How the potential for animal behavior is built into nervous system is a fundamental question in neuroscience. It is generally believed that animal behaviors are controlled together by nature (genes) and nurture (environment), but how these two factors jointly control animal behaviors is still poorly understood.

Male courtship behavior in D. melanogaster is a wonderful model system to study such question. A male fly is able to perform a series of courtship behaviors including tapping and following a female, extending and vibrating a wing to generate a species-specific love song to arouse her, licking her genitalia and attempting for copulation by curing his abdomen, even if raised in complete isolation from egg to adult. Decades of studies found that such innate courtship behavior is controlled by the male-specific products of the fruitless gene (fruM).

On the basis of the above finding, We further discovered that D. melanogaster males can acquire courtship behavior through two alternative pathways. The first pathway, having the two sex determination genes  fruM and dsxM both expressed in the nervous system, is exclusively genetic-dependent. Such pathway has reproductive advantage as males court specifically conspecific females, which is used by modern day courtship. The other pathway, in the absence of fruM, allows the nervous system to acquire courtship with dsxM and social experience. The latter pathway may be evolutionally conserved as dsxM related genes are found throughout the animal kingdom. See Pan and Baker, Cell, 2014.

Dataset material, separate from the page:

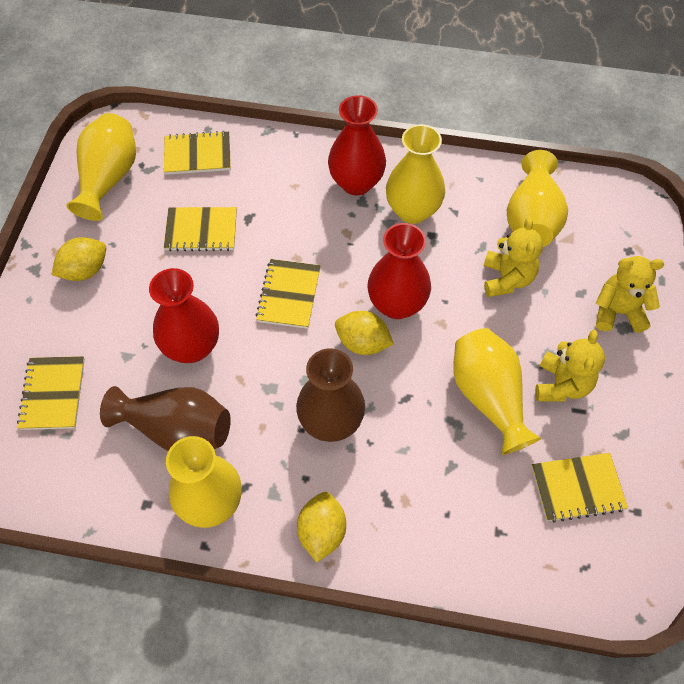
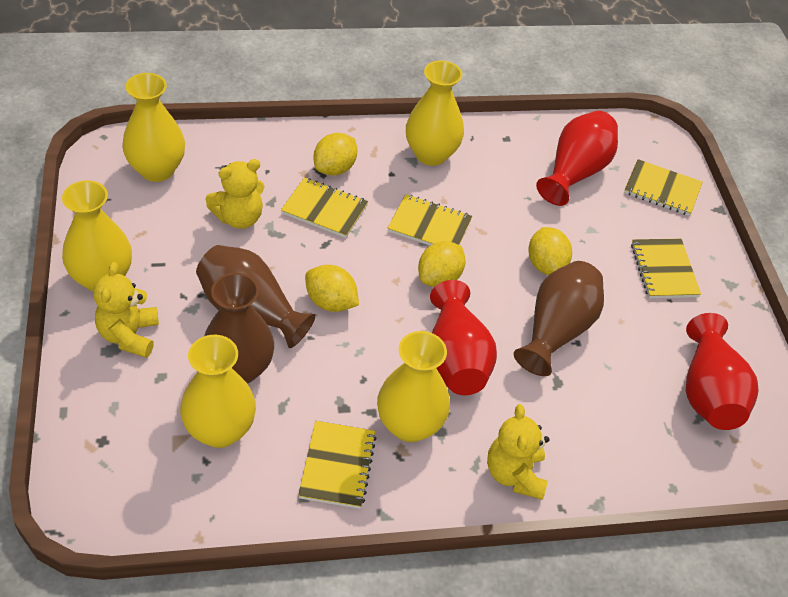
brown vase: [100,386,231,451] [296,348,365,442] = 2 -> [196,245,316,348] [204,273,274,384] [514,261,604,376] = 3
yellow lemon: [51,237,106,281] [297,492,346,562] [335,311,394,355] = 3 -> [305,265,359,312] [314,133,357,176] [418,241,465,287] [528,227,572,275] = 4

We are curious to understand how genes and environment together control behaviors by studying from tiny fruit flies to high-order organisms (such as mammals). We will continue to use male courtship behavior in D. melanogaster as a model system to study the following questions: (1) How does dsxM function in the nervous system to allow male courtship in an experience-dependent manner? (2) How does social experience affect the nervous system in molecular and neuronal levels? (3) How is the dsxM– and experience-dependent pathway different from the innate fruM-dependent pathway?